Creamy, delicious, and totally dairy-free! This vegan ranch dressing is made from cashews. Dip your veggies, drizzle it on a salad, spread it on a sandwich…or just put it on everything!
Ranch dressing was my favorite when I was growing up. I LOVED the stuff. I ate many meals at Perkins that consisted solely of a bread bowl (sans salad) and ranch dressing.
I get quite a few requests for a vegan ranch dressing recipe, so I guess I’m not the only one who’s a fan of the stuff. And while I do have an older, lighter version of silken tofu ranch on the site (which I love) tofu just doesn’t cut it when it comes to recreating the richness of dairy-based ranch dressing.
Know what does though? Cashews!
What You’ll Need
- Raw cashews. They absolutely need to be raw. Roasted cashews will make your dressing taste like cashew butter. You’ll also need to soak them in water for 4 to 8 hours to soften them up. Tip: If you forget to soak your cashews, try boiling them in water for 20 minutes.
- Lemon juice. Use fresh squeezed to give your dressing the best flavor!
- Fresh parsley.
- Fresh dill.
- Spices. We’re using onion and garlic powder.
- Salt & pepper.
How to Make Vegan Ranch Dressing
The following is a detailed photo tutorial on how to make this dressing. Scroll all the way down if you’d prefer to skip right to the recipe!

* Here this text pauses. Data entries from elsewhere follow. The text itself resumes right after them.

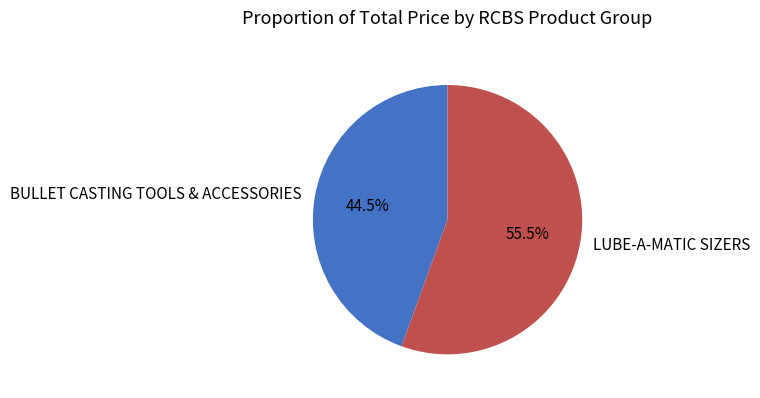

Combined, do BULLET CASTING TOOLS & ACCESSORIES and LUBE-A-MATIC SIZERS account for over 50%?

Yes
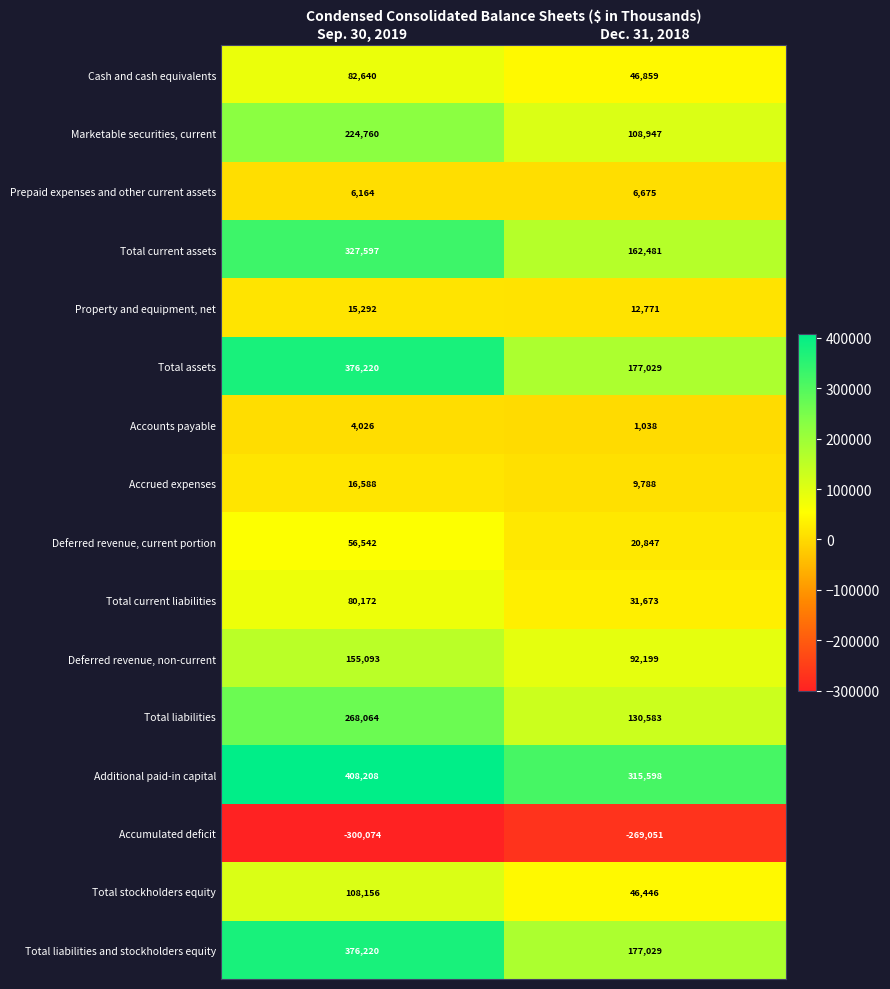

What is the sum of the Marketable securities, current values at Dec. 31, 2018 and Sep. 30, 2019?

333707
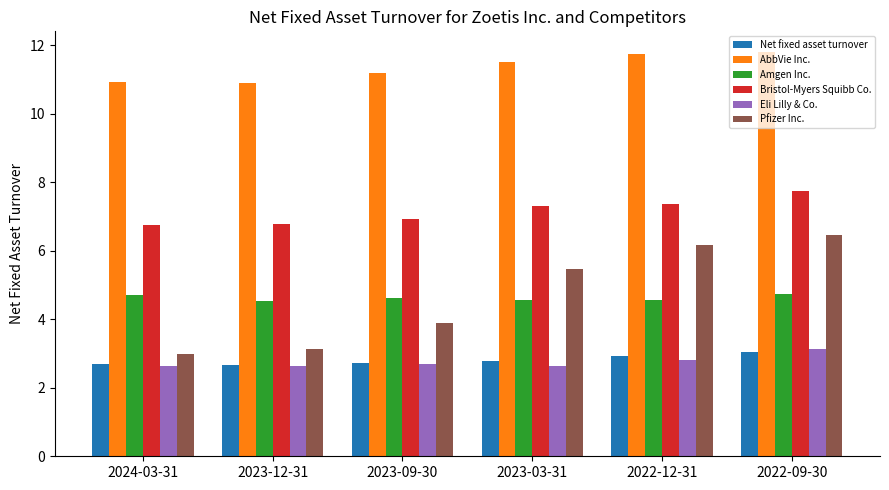

What is the spread (max minus min) of values at 2024-03-31?

8.3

- Drain your soaked cashews and place them in a food processor or blender with a bit of water. Tip: Consider doubling the recipe if your blending device is very large. If it’s not full enough you’ll constantly be scraping the sides!
- Blend the cashews and water to a smooth paste. This may take a few minutes, depending on how powerful your blending device is.
- Add some more water and blend everything again until creamy.
- Now add your flavorings: lemon juice, parsley, chives, onion powder, garlic powder, salt and pepper. Pulse your blending device until everything is finely chopped and well mixed.
Tip: Taste-test your dressing and make adjustments before taking it out of your blending container. This might mean thinning it with additional water, adding more herbs or spices, or seasoning the dressing with extra lemon juice, salt and/or pepper.
Shelf-Life & Storage
Vegan ranch dressing will keep in a sealed container in the fridge for about 5 days, or in the freezer for about 3 months. It might separate a bit during storage. This is totally normal and nothing to worry about! Just stir it back together before using it.
Frequently Asked Questions
You could try using raw macadamia nuts or sunflower seeds. Both often work in recipes that call for cashews as a dairy substitute, but I haven’t tested either with this one, so no promises!
More Vegan Dips & Dressings
Vegan Ranch Dressing
- 1 cup raw cashews, soaked in water 4-8 hours, drained and rinsed
- 1 cup water, divided
- 2 tablespoons lemon juice, plus more to taste
- ½ cup fresh parsley
- ¼ cup chopped fresh chives
- 1 teaspoon onion powder
- ½ teaspoon garlic powder
- 1 teaspoon salt, plus more to taste
- ¼ teaspoon black pepper
- Place the cashews and ¼ cup of water into the bowl of a food processor fitted with an S-blade.
- Blend until smooth, stopping to scrape down the sides of the bowl with a spatula as needed.
- Add the remaining ¾ cup of water and blend again until smooth and creamy.
- Add the lemon juice, parsley, chives, onion powder, garlic powder, salt, and pepper.
- Pulse the food processor until the herbs are finely chopped and everything is well-mixed.
- Taste test and adjust any seasonings as needed.
- Serve immediately, store in a sealed container in the fridge for up to 5 days, or freeze for up to 3 months.